Porcupines occasionally will cause considerable losses by damaging fruits, sweet corn, alfalfa, and small grains. They chew on hand tools, decks, and other wood objects while seeking salt. They destroy siding on cabins when seeking plywood resins.
Porcupines offer a considerable threat to dogs, which never seem to learn to avoid them. Domestic stock occasionally will nuzzle a porcupine and may be fatally injured if quills are not removed promptly.
Porcupines are considered nongame animals and are not protected.
Economics of Damage and Control
Economic losses can be considerable from porcupines feeding on forest plantings, ornamentals, and orchards as well as on leather and other human implements. Porcupines generally are tolerated except when commercial timber, high-value ornamental plantings, orchards, or nursery plants are damaged by girdling, basal gnawing, or branch clipping. On occasion, porcupines thin dense, crowded forest stands. Often tree diameter growth is reduced. Their preference for mistletoe as a food is an asset.

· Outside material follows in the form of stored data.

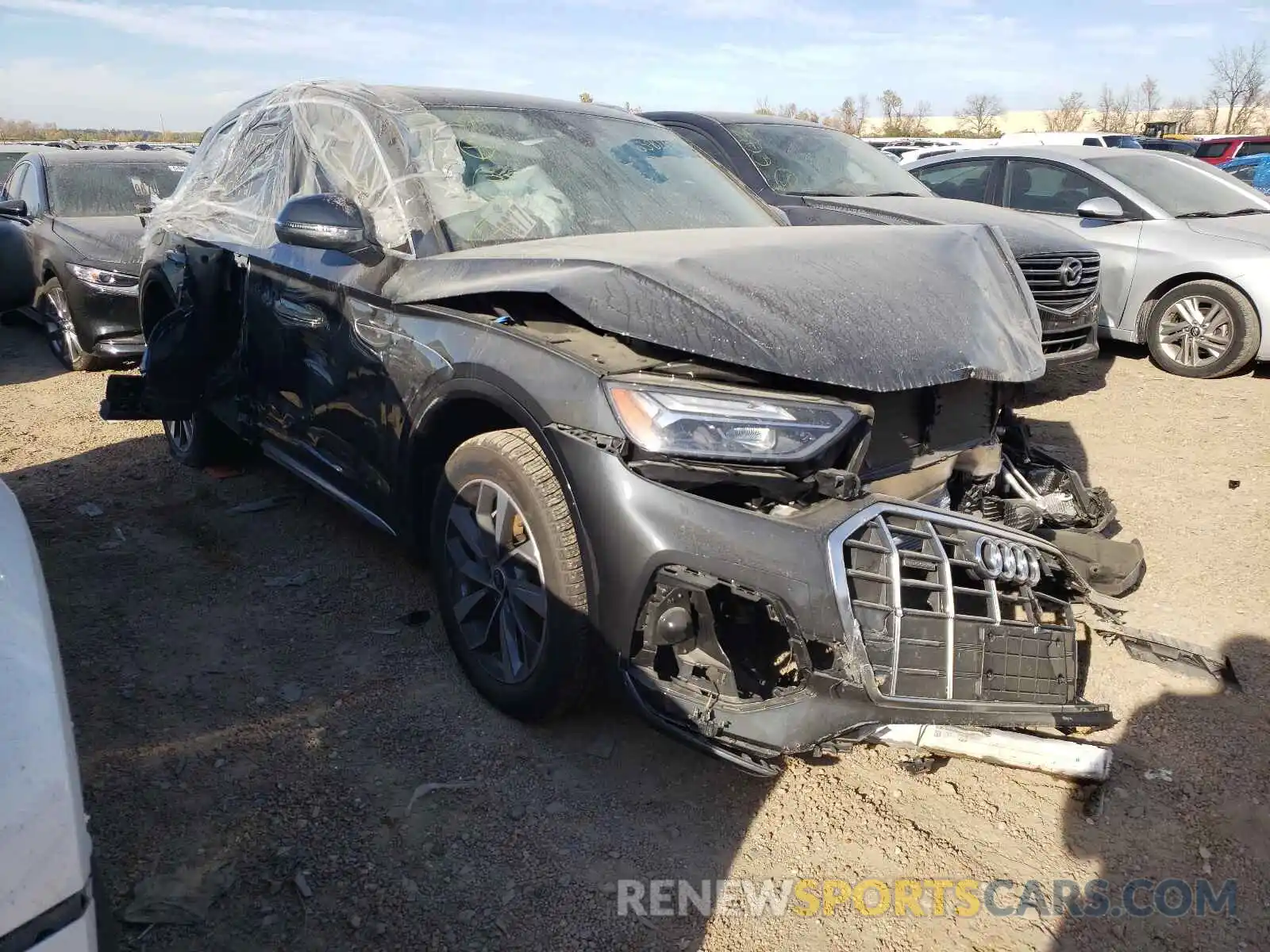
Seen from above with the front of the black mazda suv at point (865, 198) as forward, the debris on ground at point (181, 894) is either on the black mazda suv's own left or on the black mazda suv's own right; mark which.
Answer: on the black mazda suv's own right

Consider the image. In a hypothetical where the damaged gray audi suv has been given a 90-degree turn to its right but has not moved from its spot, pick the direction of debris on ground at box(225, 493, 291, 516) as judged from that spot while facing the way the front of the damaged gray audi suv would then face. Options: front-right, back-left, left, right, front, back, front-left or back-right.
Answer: right

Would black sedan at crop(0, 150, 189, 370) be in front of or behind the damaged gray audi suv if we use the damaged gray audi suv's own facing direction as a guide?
behind

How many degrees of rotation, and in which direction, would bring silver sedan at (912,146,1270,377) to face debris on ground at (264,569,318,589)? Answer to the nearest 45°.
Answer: approximately 90° to its right

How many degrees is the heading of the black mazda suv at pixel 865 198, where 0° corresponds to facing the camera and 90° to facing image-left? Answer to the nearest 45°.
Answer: approximately 315°

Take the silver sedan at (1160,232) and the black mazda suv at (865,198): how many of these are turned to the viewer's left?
0

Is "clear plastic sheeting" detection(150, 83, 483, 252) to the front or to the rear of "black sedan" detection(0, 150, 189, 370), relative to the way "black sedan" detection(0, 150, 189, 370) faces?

The porcupine is acclaimed as a beautiful creature of nature. It is an interesting animal that has an important place in the environment. It is edible and has been used by humans as an emergency food. The quills are used for decorations, especially by Native Americans. The hair, currently used for flyfishing lures, commands many dollars per ounce. Porcupines are not wary and can be readily observed and photographed by nature lovers. Porcupines may need to be controlled but should not be totally eradicated.